Ciciolla, L., & Luthar, S. S. (2019). Invisible Household Labor and Ramifications for Adjustment: Mothers as Captains of Households. Sex Roles, 81(7–8), 467–486.
- This paper examines how the “invisible labor” (mental, emotional) related to managing the household is disproportionately carried by mothers.
- They find that mothers who feel solely responsible for organizing schedules, maintaining order, and keeping family routines report role overload, lower life satisfaction, and strain in their relationships.
- Relevance: Demonstrates that the expectation that women “manage the mess” — not just physical cleanliness but mental oversight — has measurable negative effects on their wellbeing.
Systematic Review: Gendered Mental Labor
- Review article: Gendered Mental Labor: A Systematic Literature Review on the Cognitive Dimension of Unpaid Work Within the Household and Childcare.
- This review analyzed 31 peer-reviewed studies and found a consistent pattern: women perform a significantly larger share of mental labor (planning, scheduling, organizing) and this labor is associated with stress, lower life satisfaction, and negative career impacts.
- Relevance: Supports the broader claim that this kind of labor is well-recognized in academic literature as gendered, burdensome, and harmful — not just “messy house, messy brain.”
Applied Research in Quality of Life:
- Study: Is Paid Inflexible Work Better than Unpaid Housework for Women’s Mental Health? (2022)
- The authors argue and provide evidence that unpaid housework (which includes domestic tasks and more than just physical chores) is negatively linked to women’s mental health, partly because these efforts are culturally undervalued and invisible.

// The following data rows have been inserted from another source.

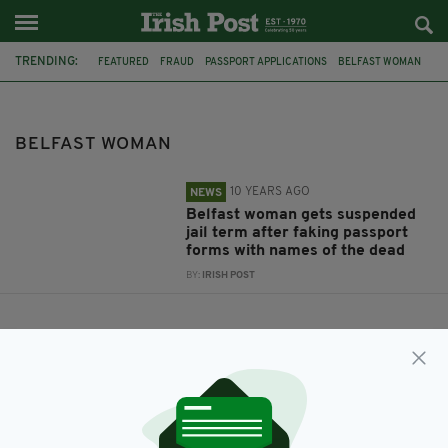
TRENDING:
FEATURED
FRAUD
PASSPORT APPLICATIONS
BELFAST WOMAN
BELFAST WOMAN
10 YEARS AGO
NEWS
Belfast woman gets suspended
jail term after faking passport
forms with names of the dead
BY:
IRISH POST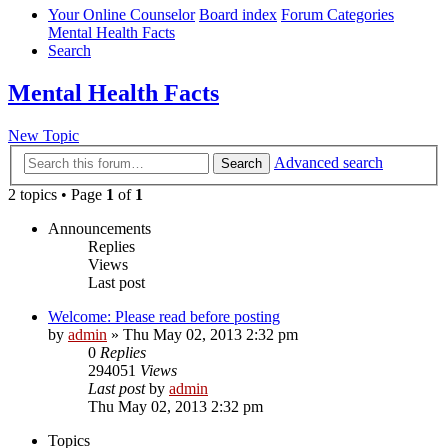
Your Online Counselor
Board index
Forum Categories
Mental Health Facts
Search
Mental Health Facts
New Topic
Advanced search
Search
2 topics • Page
1
of
1
Announcements
Replies
Views
Last post
Welcome: Please read before posting
by
admin
»
Thu May 02, 2013 2:32 pm
0
Replies
294051
Views
Last post
by
admin
Thu May 02, 2013 2:32 pm
Topics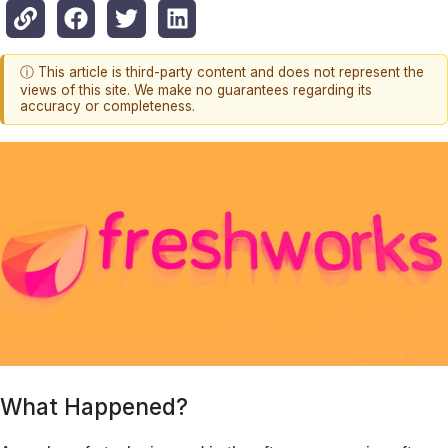
ⓘ This article is third-party content and does not represent the
views of this site. We make no guarantees regarding its
accuracy or completeness.
What Happened?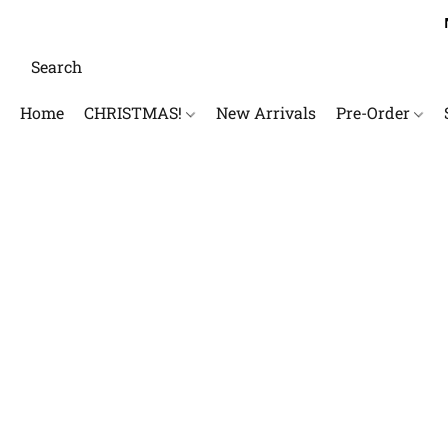
Home
CHRISTMAS!
New Arrivals
Pre-Order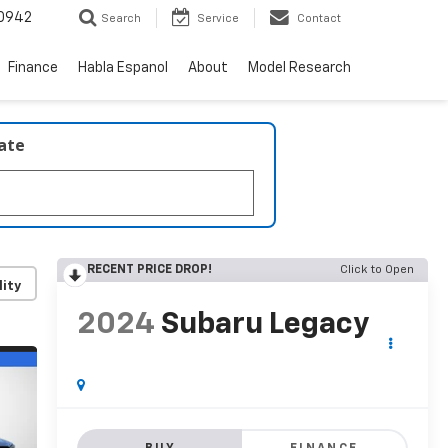
0942
Search
Service
Contact
Finance
Habla Espanol
About
Model Research
late
RECENT PRICE DROP!
Click to Open
lity
2024
Subaru Legacy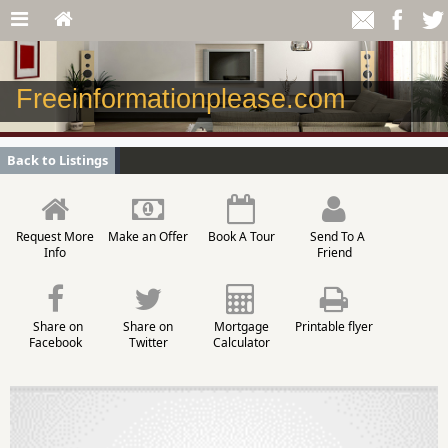
Freeinformationplease.com
Back to Listings
Request More
Make an Offer
Book A Tour
Send To A
Info
Friend
Share on
Share on
Mortgage
Printable flyer
Facebook
Twitter
Calculator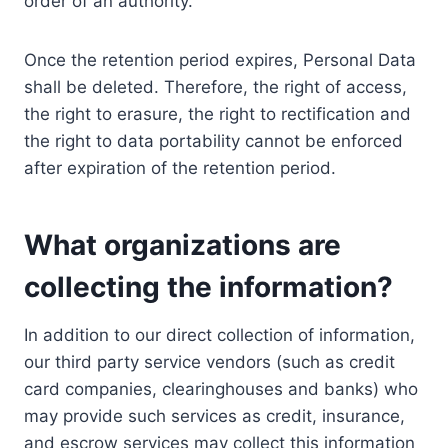
order of an authority.
Once the retention period expires, Personal Data
shall be deleted. Therefore, the right of access,
the right to erasure, the right to rectification and
the right to data portability cannot be enforced
after expiration of the retention period.
What organizations are
collecting the information?
In addition to our direct collection of information,
our third party service vendors (such as credit
card companies, clearinghouses and banks) who
may provide such services as credit, insurance,
and escrow services may collect this information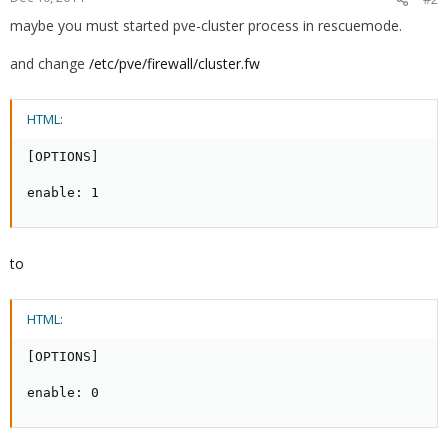
maybe you must started pve-cluster process in
rescuemode.
and change
/etc/pve/firewall/cluster.fw
HTML:
[OPTIONS]

enable: 1
to
HTML:
[OPTIONS]

enable: 0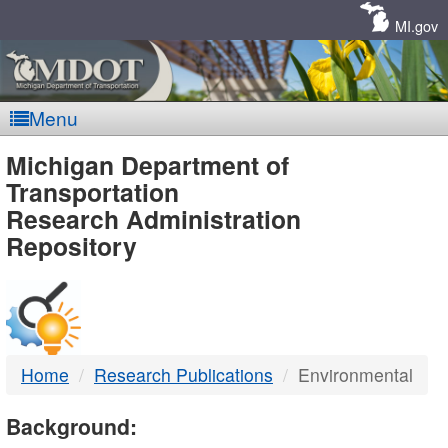
Skip
Navigation
MI.gov
Menu
MDOT
Michigan Department of
Transportation
-
Research Administration
Repository
DTMB
Home
Research Publications
Environmental
Background: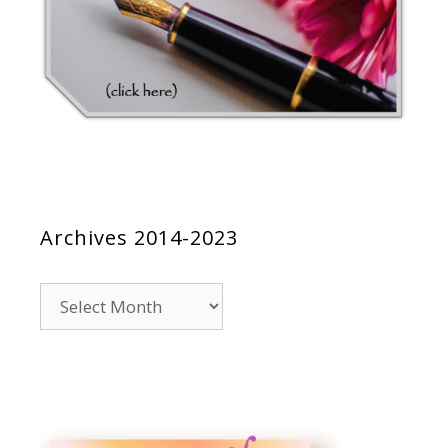
Archives 2014-2023
Archives
2014-
2023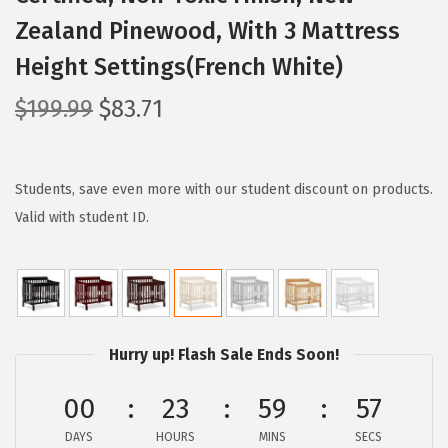
Zealand Pinewood, With 3 Mattress
Height Settings(French White)
O
C
$
199.99
$
83.71
r
u
i
r
g
r
Students, save even more with our student discount on products.
i
e
Valid with student ID.
n
n
a
t
l
p
p
r
Hurry up! Flash Sale Ends Soon!
r
i
i
c
00
23
59
56
c
e
e
i
DAYS
HOURS
MINS
SECS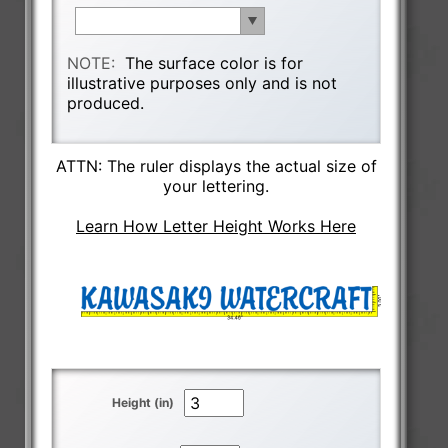
NOTE:
The surface color is for
illustrative purposes only and is not
produced.
ATTN: The ruler displays the actual size of
your lettering.
Learn How Letter Height Works Here
Height (in)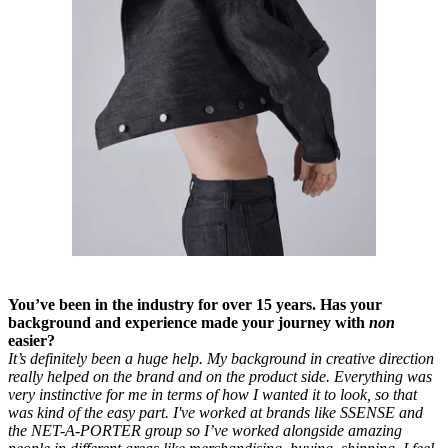
You’ve been in the industry for over 15 years. Has your
background and experience made your journey with
non
easier?
It’s definitely been a huge help. My background in creative direction
really helped on the brand and on the product side. Everything was
very instinctive for me in terms of how I wanted it to look, so that
was kind of the easy part. I've worked at brands like SSENSE and
the NET-A-PORTER group so I’ve worked alongside amazing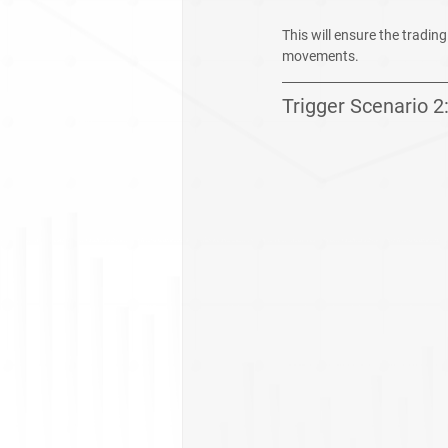
This will ensure the tradin
movements.
Trigger Scenario 2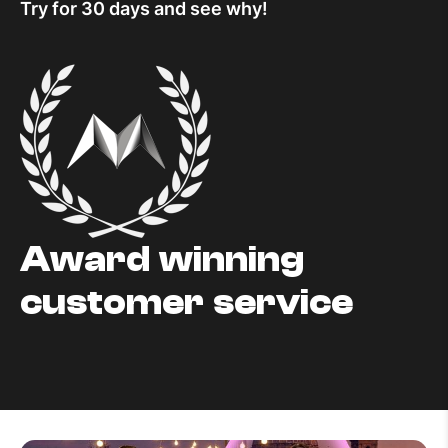
Try for 30 days and see why!
Award winning
customer service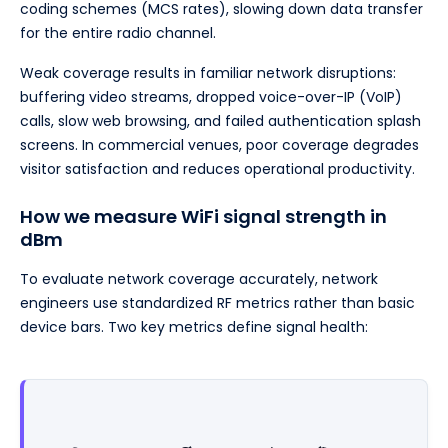
coding schemes (MCS rates), slowing down data transfer
for the entire radio channel.
Weak coverage results in familiar network disruptions:
buffering video streams, dropped voice-over-IP (VoIP)
calls, slow web browsing, and failed authentication splash
screens. In commercial venues, poor coverage degrades
visitor satisfaction and reduces operational productivity.
How we measure WiFi signal strength in
dBm
To evaluate network coverage accurately, network
engineers use standardized RF metrics rather than basic
device bars. Two key metrics define signal health: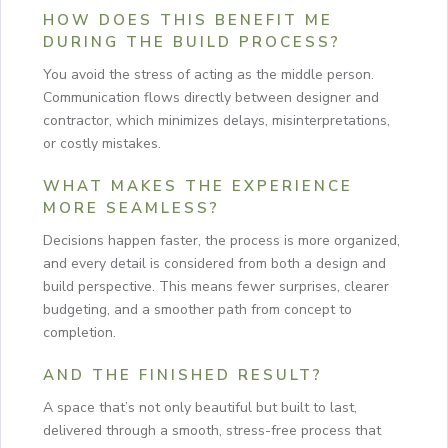
HOW DOES THIS BENEFIT ME
DURING THE BUILD PROCESS?
You avoid the stress of acting as the middle person.
Communication flows directly between designer and
contractor, which minimizes delays, misinterpretations,
or costly mistakes.
WHAT MAKES THE EXPERIENCE
MORE SEAMLESS?
Decisions happen faster, the process is more organized,
and every detail is considered from both a design and
build perspective. This means fewer surprises, clearer
budgeting, and a smoother path from concept to
completion.
AND THE FINISHED RESULT?
A space that’s not only beautiful but built to last,
delivered through a smooth, stress-free process that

- Relevance: This supports the idea that society often fails to recognize or reward invisible domestic labor — reinforcing that the stress women feel is not just from physical mess but from societal expectations.
Offer, S. (via summary in Smithsonian article).
Relevance: Demonstrates that the stress is not about amount of time thinking about family, but about how that thinking is gendered and emotionally taxing for women.
According to research by Shira Offer (Bar-Ilan University) reported in the Smithsonian, women and men spend equal time thinking about family matters, but women report significantly more negative emotional effects (stress, depression) from that cognitive labor.